DATA: Begin

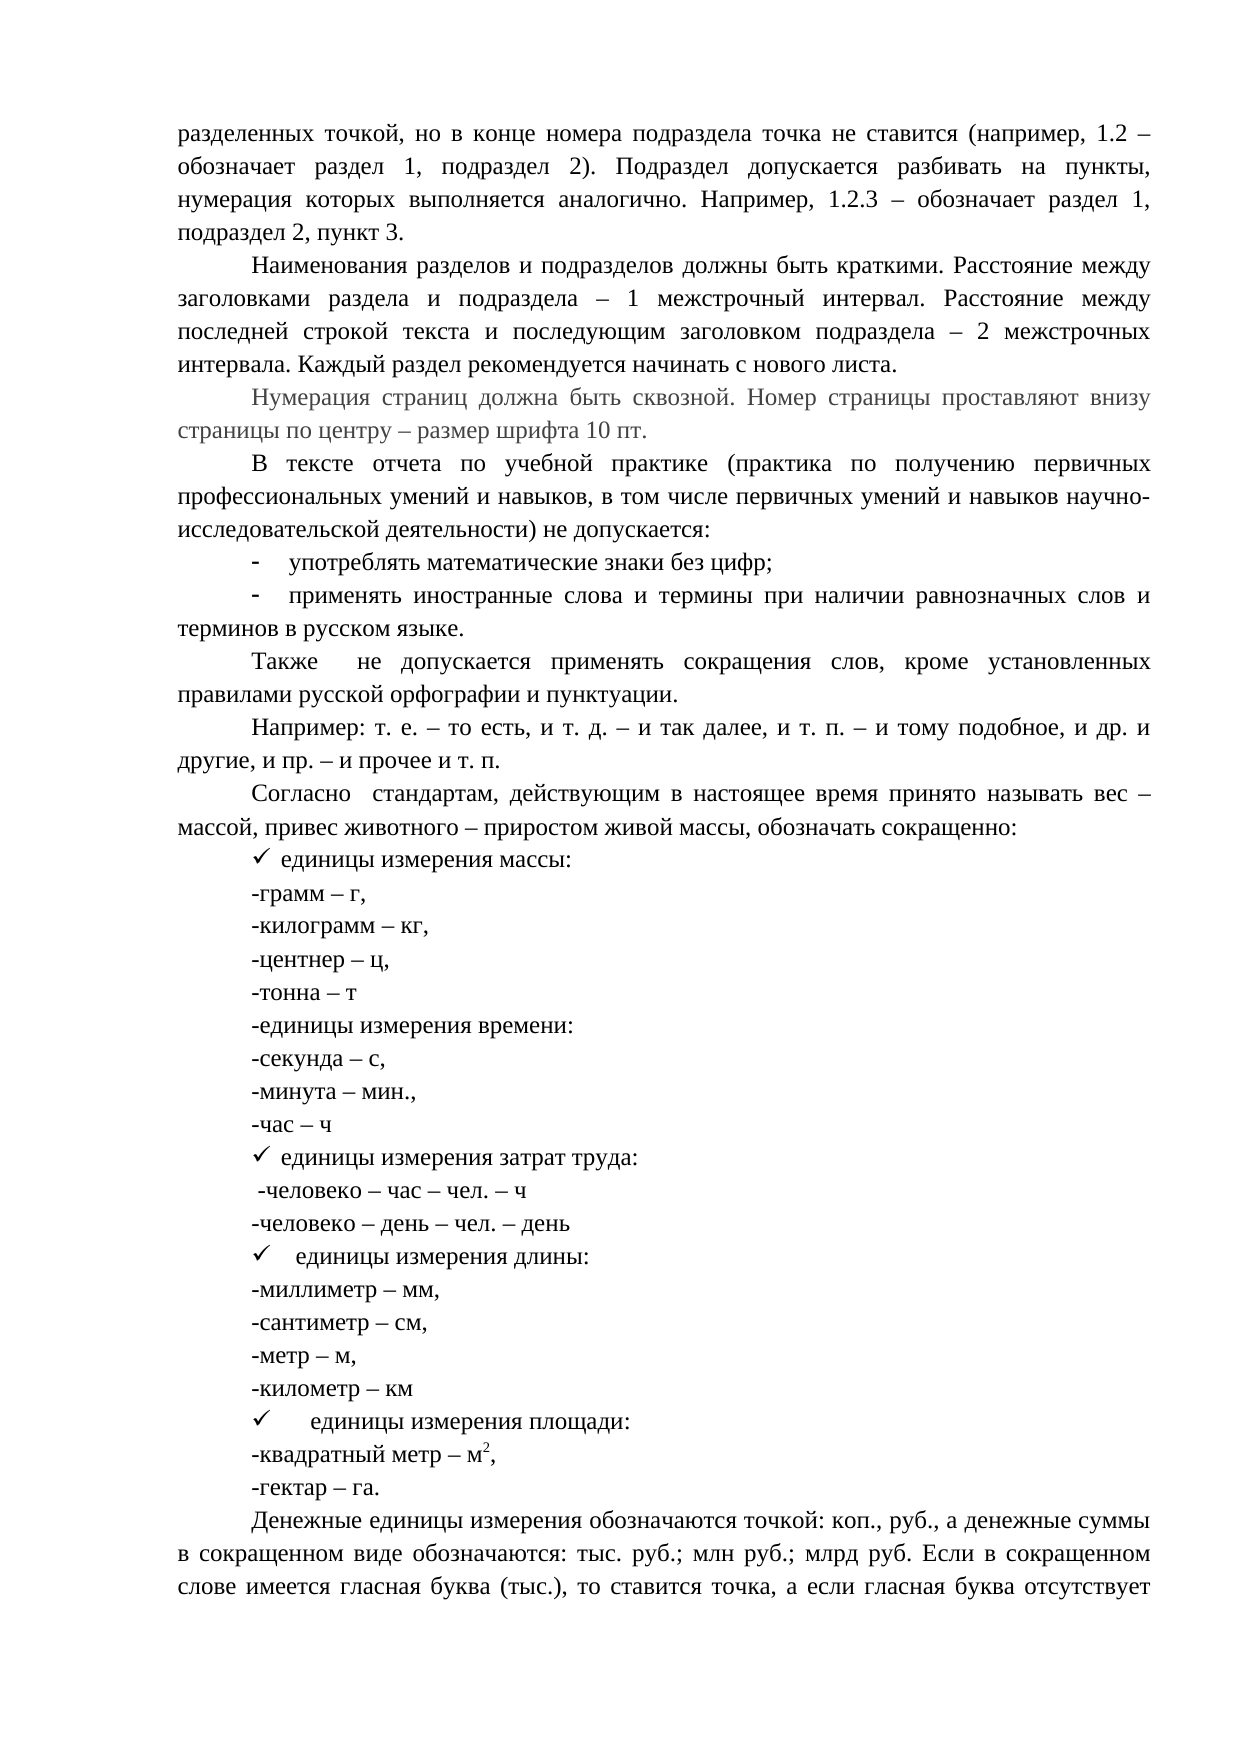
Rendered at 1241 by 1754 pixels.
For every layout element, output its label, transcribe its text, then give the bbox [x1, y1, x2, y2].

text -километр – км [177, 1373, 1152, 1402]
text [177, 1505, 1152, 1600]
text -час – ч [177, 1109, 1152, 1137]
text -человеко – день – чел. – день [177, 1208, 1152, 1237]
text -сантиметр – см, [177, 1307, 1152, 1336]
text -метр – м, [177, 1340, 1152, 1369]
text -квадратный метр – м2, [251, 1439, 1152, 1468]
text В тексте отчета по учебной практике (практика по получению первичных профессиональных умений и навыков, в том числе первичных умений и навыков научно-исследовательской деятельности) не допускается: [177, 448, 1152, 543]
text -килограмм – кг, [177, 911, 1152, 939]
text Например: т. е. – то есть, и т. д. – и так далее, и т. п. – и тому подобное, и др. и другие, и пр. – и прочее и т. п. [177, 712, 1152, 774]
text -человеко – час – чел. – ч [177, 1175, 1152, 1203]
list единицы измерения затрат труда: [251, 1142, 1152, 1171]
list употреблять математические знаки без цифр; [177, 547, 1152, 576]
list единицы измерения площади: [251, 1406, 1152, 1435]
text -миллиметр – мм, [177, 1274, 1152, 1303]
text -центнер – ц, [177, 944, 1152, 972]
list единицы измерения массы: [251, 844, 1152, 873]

DATA: End

Copy the entries above faithfully and omit every image.

Rendered at 1241 by 1754 pixels.
For every layout element, output its label, transcribe its text, then give the bbox [x1, y1, x2, y2].

text -километр – км [177, 1373, 1152, 1402]
text [177, 1505, 1152, 1600]
text -час – ч [177, 1109, 1152, 1137]
text -человеко – день – чел. – день [177, 1208, 1152, 1237]
text -сантиметр – см, [177, 1307, 1152, 1336]
text -метр – м, [177, 1340, 1152, 1369]
text -квадратный метр – м2, [251, 1439, 1152, 1468]
text В тексте отчета по учебной практике (практика по получению первичных профессиональных умений и навыков, в том числе первичных умений и навыков научно-исследовательской деятельности) не допускается: [177, 448, 1152, 543]
text -килограмм – кг, [177, 911, 1152, 939]
text Например: т. е. – то есть, и т. д. – и так далее, и т. п. – и тому подобное, и др. и другие, и пр. – и прочее и т. п. [177, 712, 1152, 774]
text -человеко – час – чел. – ч [177, 1175, 1152, 1203]
list единицы измерения затрат труда: [251, 1142, 1152, 1171]
list употреблять математические знаки без цифр; [177, 547, 1152, 576]
list единицы измерения площади: [251, 1406, 1152, 1435]
text -миллиметр – мм, [177, 1274, 1152, 1303]
text -центнер – ц, [177, 944, 1152, 972]
list единицы измерения массы: [251, 844, 1152, 873]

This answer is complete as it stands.